Godfather director Francis Ford Coppola received a ten-minute standing ovation for his self-financed opus Megalopolis at the Cannes Film Festival, despite it being widely panned by critics.
The 85-year-old had been pondering the film for decades and finally realised his138 minute vision, which stars a host of A-listers including Adam Driver, Shia LaBeouf, Aubrey Plaza and Dustin Hoffman.
Coppola, wearing a straw hat and holding a cane, walked the Cannes carpet on Thursday, often clinging to the arm of his granddaughter, Romy Coppola Mars, while the soundtrack to The Godfather played over festival loudspeakers.
After the screening, the Cannes audience stood in a lengthy ovation for Coppola and the film. The director eventually took the microphone to emphasize his movie's ultimate meaning.
“We are one human family and that's who we should pledge our allegiance to," Coppola told the crowd.
However the movie has been met with a far less positive reception from many critics.
“If you love Francis Ford Coppola give this tawdry mess a miss,” ran the headline for the Evening Standard’s one-star review on Friday.

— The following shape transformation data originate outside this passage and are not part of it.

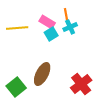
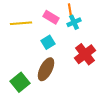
cyan square: (51, 34) -> (48, 42), moved
red cross: (81, 84) -> (85, 54), moved

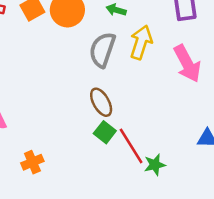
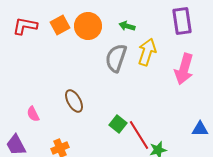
pink arrow: (187, 64) -> (184, 69), turned 44
brown ellipse: (101, 102) -> (74, 101), moved

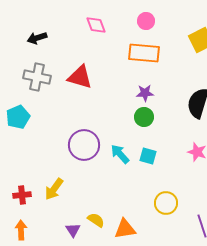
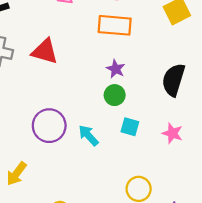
purple star: (145, 93) -> (116, 69), turned 30
cyan square: (148, 156) -> (130, 127), moved

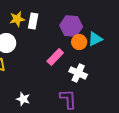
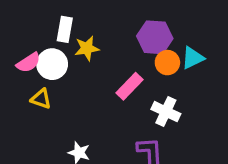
yellow star: (17, 19) -> (87, 48), moved
white rectangle: (33, 21) -> (65, 29), moved

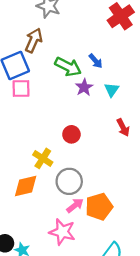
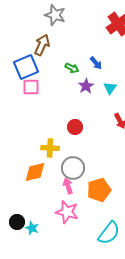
green arrow: (68, 67) -> (72, 68), size x0.6
yellow cross: (43, 158) -> (50, 148), turned -30
pink arrow: (75, 205) -> (68, 186), moved, turned -70

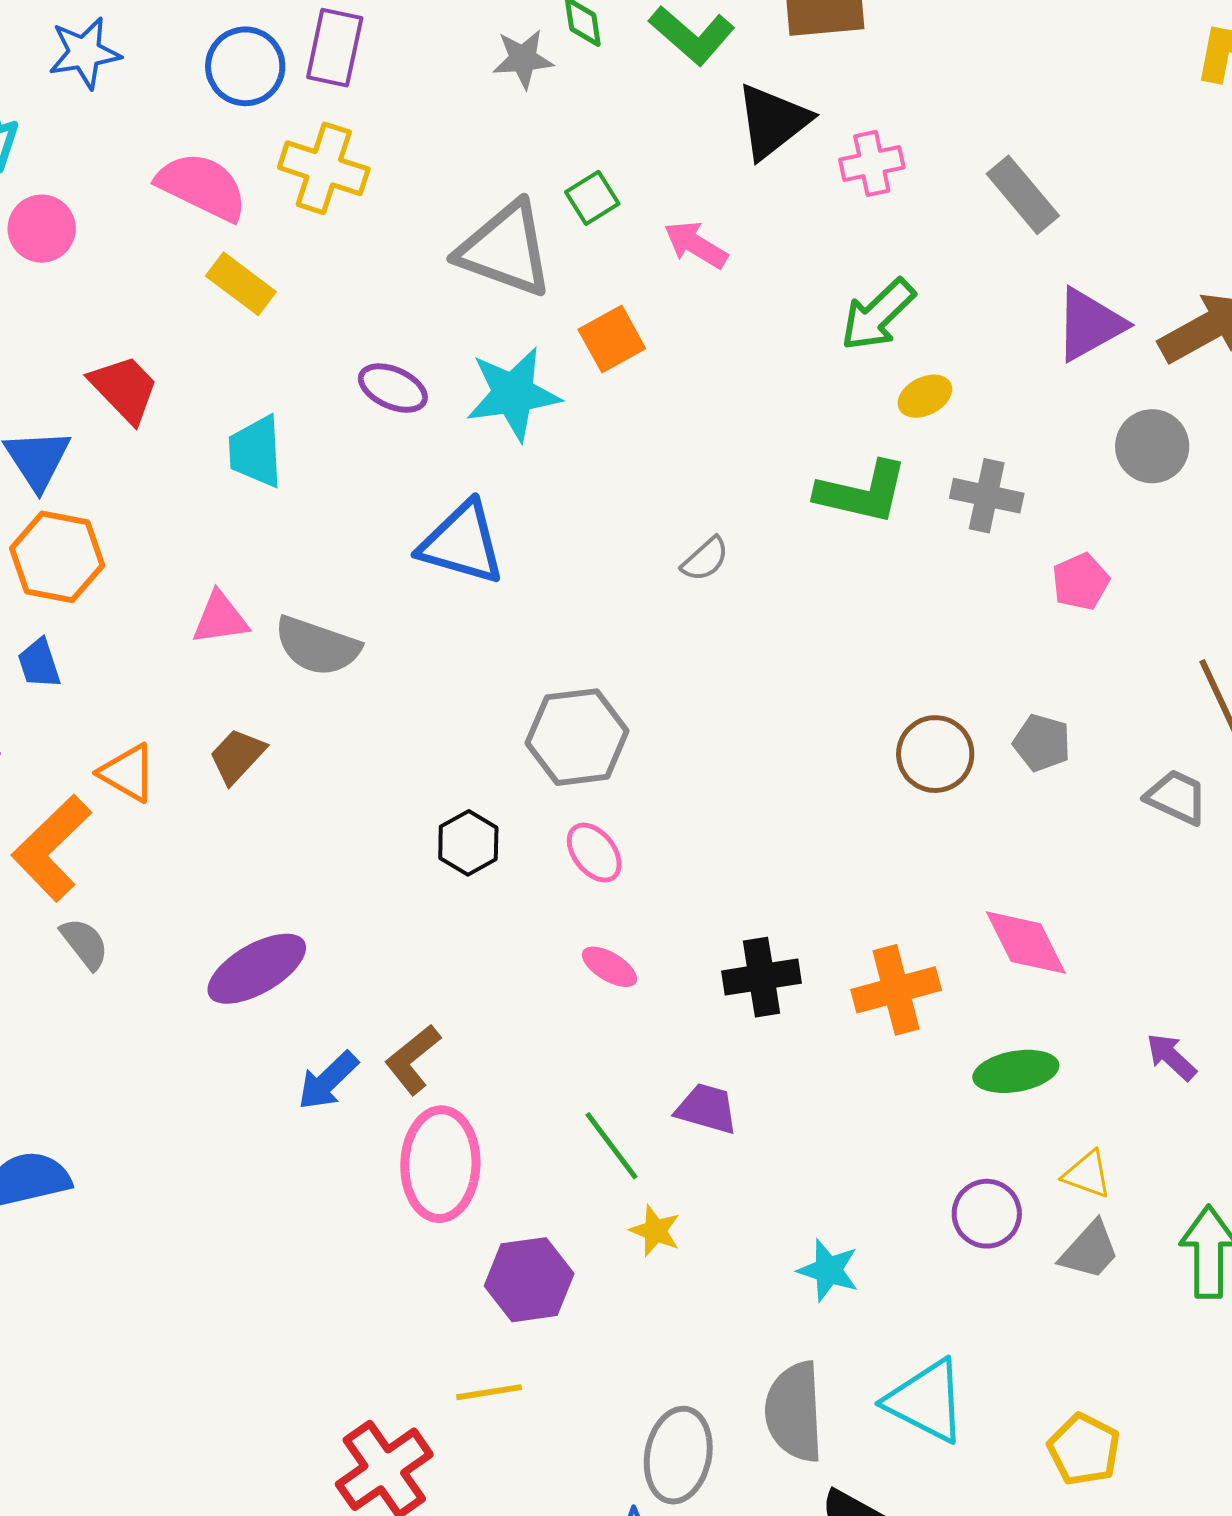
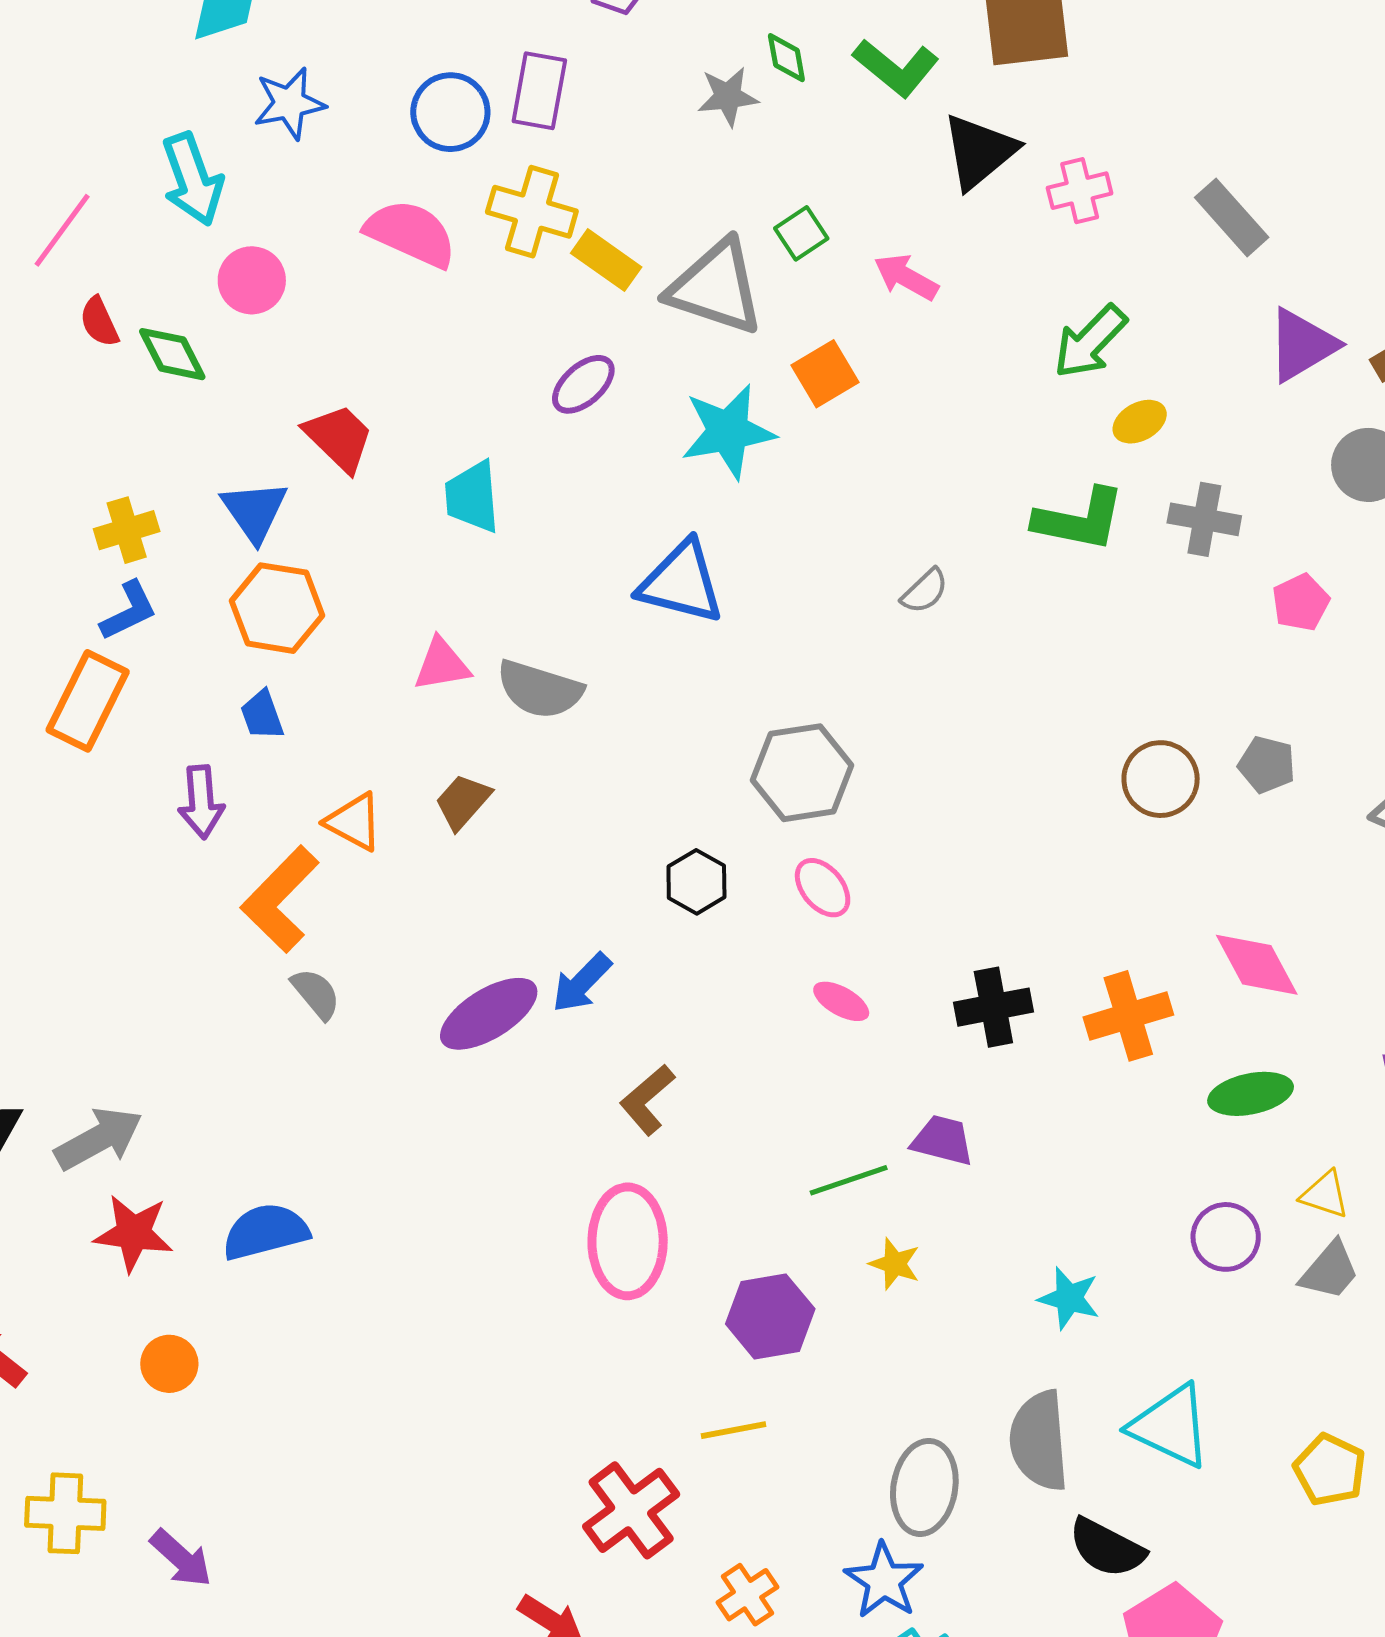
yellow rectangle: (241, 284) -> (606, 260), moved
purple ellipse: (393, 388) -> (583, 384), moved, turned -64
blue arrow: (328, 1081) -> (582, 983), moved
green line: (612, 1146) -> (849, 1180), turned -70
pink ellipse: (440, 1164) -> (628, 1241), moved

Other reviews ranged from "a folly of gargantuan proportions" to "the craziest thing I've ever seen”.
Peter Bradshaw, for The Guardian, called it "megabloated and megaboring." Tim Grierson, for Screen Daily, called it a "disaster" "stymied by arbitrary plotting and numbing excess.
Writing for The Times, Kevin Maher called it a "head-wrecking abomination" and gave it one star. The Telegraph was much more positive, however, giving it four stars.
Coppola poured $120 million of his own money into the film after selling off a portion of his wine estate. He still needs to agree a deal with a US distributor.
Not unlike Coppola's Apocalypse Now some 45 years ago, Megalopolis arrived trailed by rumors of production turmoil and doubt over its potential appeal to the wider moviegoing public.
What Coppola unveiled defies easy categorisation. It's a fable set in a futuristic New York about an architect (Adam Driver) who has a grand vision of a more harmonious metropolis, and whose considerable talents include the ability to start and stop time.
Though Megalopolis is set in a near-future, it's fashioned as a Roman epic. Driver's character is named Cesar and the film's New York includes a modern Coliseum.
The cast includes Aubrey Plaza as an ambitious TV journalist named Wow Platinum, Giancarlo Esposito as the mayor, Laurence Fishburne as Cesar's driver (and the film's narrator) and Shia LaBeouf as an unpleasant cousin named Claudio.
Megalopolis is dedicated to Eleanor Coppola, the director's wife who died last month.